I think it may be a cultural or a generational thing. If you learned PD in the 70s or 80s in the US, there was an implicit subtext (even if not stated or explicitly contradicted in the hypothetical as given) that the thing the prisoners had been arrested for might or might not be what most people consider a serious crime (or even a crime at all) and the the police didn’t care so much about finding a guilty party as finding someone to put in jail. So third-party punishment by a supervising criminal organization wouldn’t have been high on the list of contextual associations, even though it does make a lot of sense.

I also wonder whether a mafia can properly be considered an independent TPP, insofar as (in its stereoytpical manifestation) everyone in the game is either a member or pays some kind of tribute to it. But it definitely played that kind of third-party role. (When I was in college, there was one street in the non-ritzy neighborhood where you could part a car with no worry of having it broken into; and the common belief was the Somebody’s Grandmother lived on that street.)

David March 15, 2016 10:23 PM

This “Study” wins this week’s contest for stating the obvious in the most number of words.

name.withheld.for.obvious.reasons March 16, 2016 11:49 PM

Two quick thoughts…one question and a statement.

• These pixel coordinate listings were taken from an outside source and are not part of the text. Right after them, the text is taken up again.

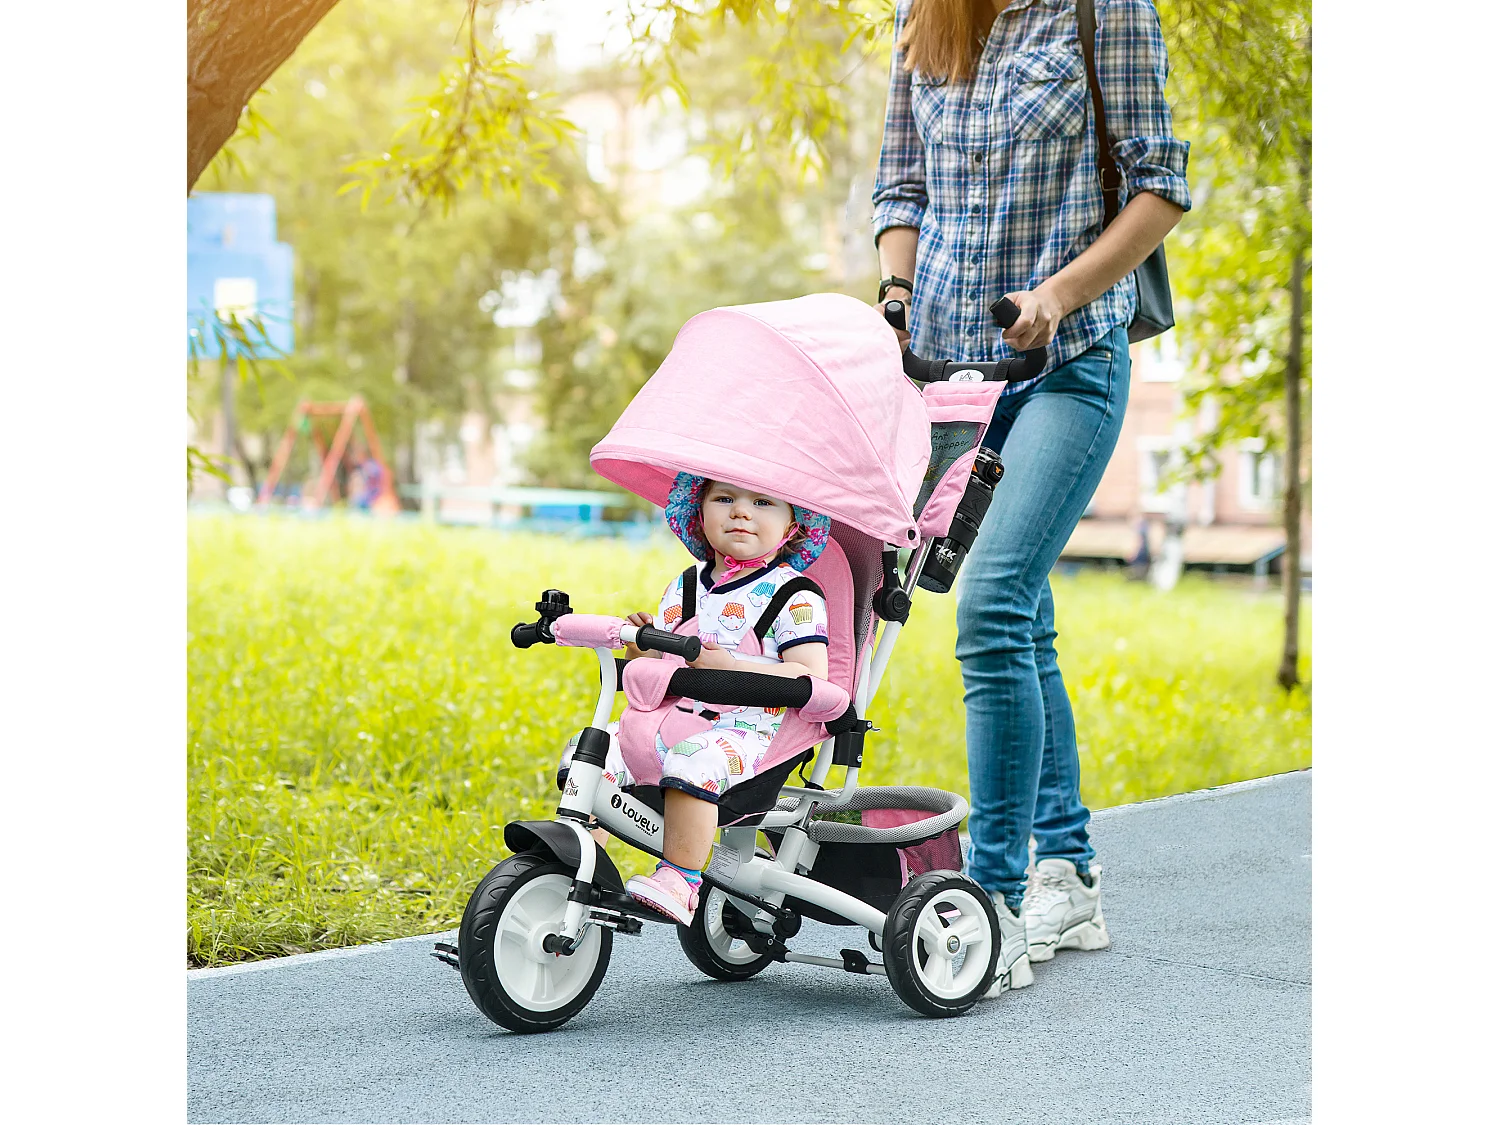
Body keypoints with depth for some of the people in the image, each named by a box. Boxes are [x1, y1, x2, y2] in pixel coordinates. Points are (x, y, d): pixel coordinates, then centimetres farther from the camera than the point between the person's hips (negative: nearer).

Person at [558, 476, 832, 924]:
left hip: (745, 733, -6)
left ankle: (680, 878, -31)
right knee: (588, 750, -11)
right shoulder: (682, 590, 17)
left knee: (694, 759, -37)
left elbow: (814, 678, -14)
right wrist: (640, 648, -1)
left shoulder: (793, 596, -2)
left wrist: (727, 665, -22)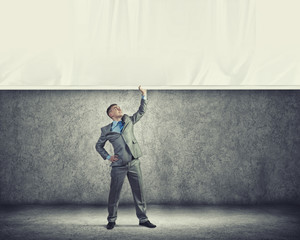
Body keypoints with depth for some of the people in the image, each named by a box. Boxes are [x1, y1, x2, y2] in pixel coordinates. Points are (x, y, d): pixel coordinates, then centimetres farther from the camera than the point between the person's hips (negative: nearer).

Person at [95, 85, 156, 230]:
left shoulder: (128, 121, 12)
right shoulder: (106, 130, 6)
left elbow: (141, 111, 13)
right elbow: (99, 146, 16)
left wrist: (144, 96, 2)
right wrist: (107, 157, 3)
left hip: (134, 163, 2)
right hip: (118, 165, -2)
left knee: (139, 192, 4)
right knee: (114, 193, 3)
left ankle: (143, 219, 13)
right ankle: (112, 219, 17)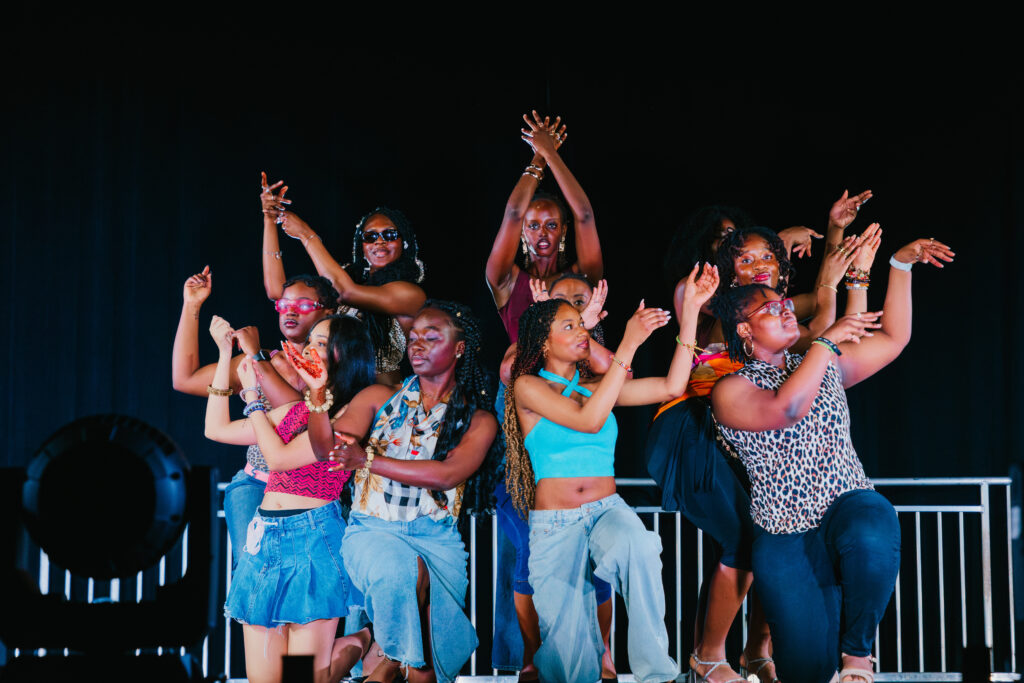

1.) Isn’t China experimenting with this to create a cultural of compliance?

2.) In Nazi Germany, state identity (what it means to be a “Good German”) was giving the ultimate “Label of Trust”. The 3rd Reich (notice this is not a Trump’ism, aka the Reich 3) had managed to institutionalize trust in both explicit and implicit (as is the case in this “Trust” model) forms of authoritative trust. Here is where I continue to argue about the role of honesty. Research like this is “weighted” to generate a empirical model to support one or another “hypothesis” as most of this type of research fails to reach theoretical rigor.

Worried iPhone User March 21, 2016 11:22 PM

Mr. Schneier,

I believe I might have figured out my own problem to the question I asked above. I had forgotten that I had set my iPhone to ‘Trust’ my computer, which I read while trying to learn more will allow the trusted computer to access the data unencrypted. This would not happen on any other computer that I had not authorized, according to the information I read. I am still new to encryption and the whole bit. But I’m learning. 🙂 PS. Read Data and Goliath and it was FANTASTIC. Thank you.

Jesse Thompson May 30, 2018 2:26 PM


Well, since they already trust you you can simply flat out tell them about the problem.

Unfortunately, in social situations usually 0.0 of the people involved are capable of sufficient self-reflection to even attach words to the intuitions which you describe. So even if they wanted to tell the doormat how to not doormat, they wouldn’t know what to say.